*Data listing*.
*** Begin section ***

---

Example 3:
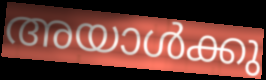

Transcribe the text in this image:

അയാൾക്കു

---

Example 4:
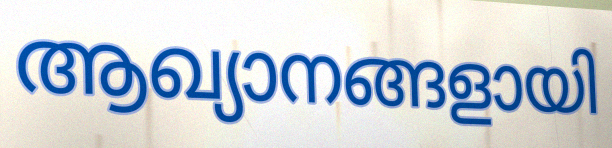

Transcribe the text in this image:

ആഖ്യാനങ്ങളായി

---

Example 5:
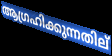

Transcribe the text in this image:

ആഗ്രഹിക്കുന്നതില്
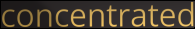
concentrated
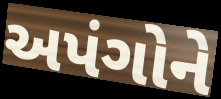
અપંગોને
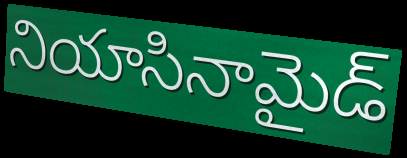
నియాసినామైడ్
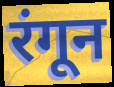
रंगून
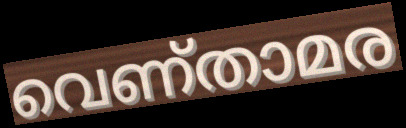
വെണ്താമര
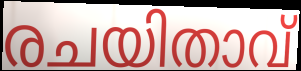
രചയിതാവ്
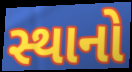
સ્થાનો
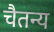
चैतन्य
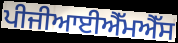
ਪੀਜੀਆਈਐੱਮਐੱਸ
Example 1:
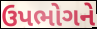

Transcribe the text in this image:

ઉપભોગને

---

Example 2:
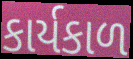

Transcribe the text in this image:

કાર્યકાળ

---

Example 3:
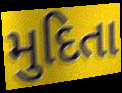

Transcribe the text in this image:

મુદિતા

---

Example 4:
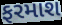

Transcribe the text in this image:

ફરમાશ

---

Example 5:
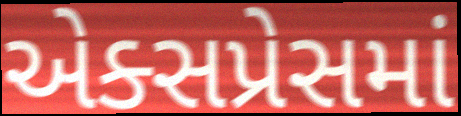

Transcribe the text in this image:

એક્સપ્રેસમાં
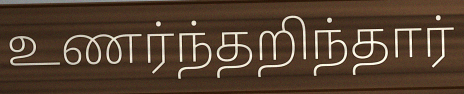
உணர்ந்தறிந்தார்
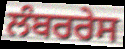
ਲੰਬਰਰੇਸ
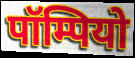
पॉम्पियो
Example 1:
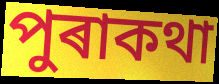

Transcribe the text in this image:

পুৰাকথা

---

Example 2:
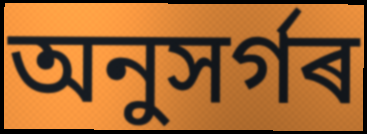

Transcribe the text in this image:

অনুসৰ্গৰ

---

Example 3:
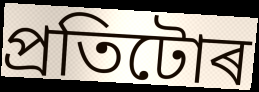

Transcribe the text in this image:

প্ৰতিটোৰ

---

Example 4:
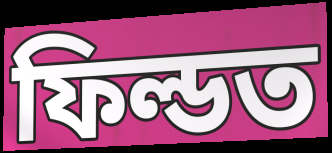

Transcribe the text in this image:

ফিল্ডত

*** End section ***

*Assignment*.
Exclude the pictures, and transcribe all of the material exactly.

*Response box*.
---

Example 3:

Transcribe the text in this image:

അയാൾക്കു

---

Example 4:

Transcribe the text in this image:

ആഖ്യാനങ്ങളായി

---

Example 5:

Transcribe the text in this image:

ആഗ്രഹിക്കുന്നതില്
concentrated
અપંગોને
నియాసినామైడ్
रंगून
വെണ്താമര
രചയിതാവ്
સ્થાનો
चैतन्य
ਪੀਜੀਆਈਐੱਮਐੱਸ
Example 1:

Transcribe the text in this image:

ઉપભોગને

---

Example 2:

Transcribe the text in this image:

કાર્યકાળ

---

Example 3:

Transcribe the text in this image:

મુદિતા

---

Example 4:

Transcribe the text in this image:

ફરમાશ

---

Example 5:

Transcribe the text in this image:

એક્સપ્રેસમાં
உணர்ந்தறிந்தார்
ਲੰਬਰਰੇਸ
पॉम्पियो
Example 1:

Transcribe the text in this image:

পুৰাকথা

---

Example 2:

Transcribe the text in this image:

অনুসৰ্গৰ

---

Example 3:

Transcribe the text in this image:

প্ৰতিটোৰ

---

Example 4:

Transcribe the text in this image:

ফিল্ডত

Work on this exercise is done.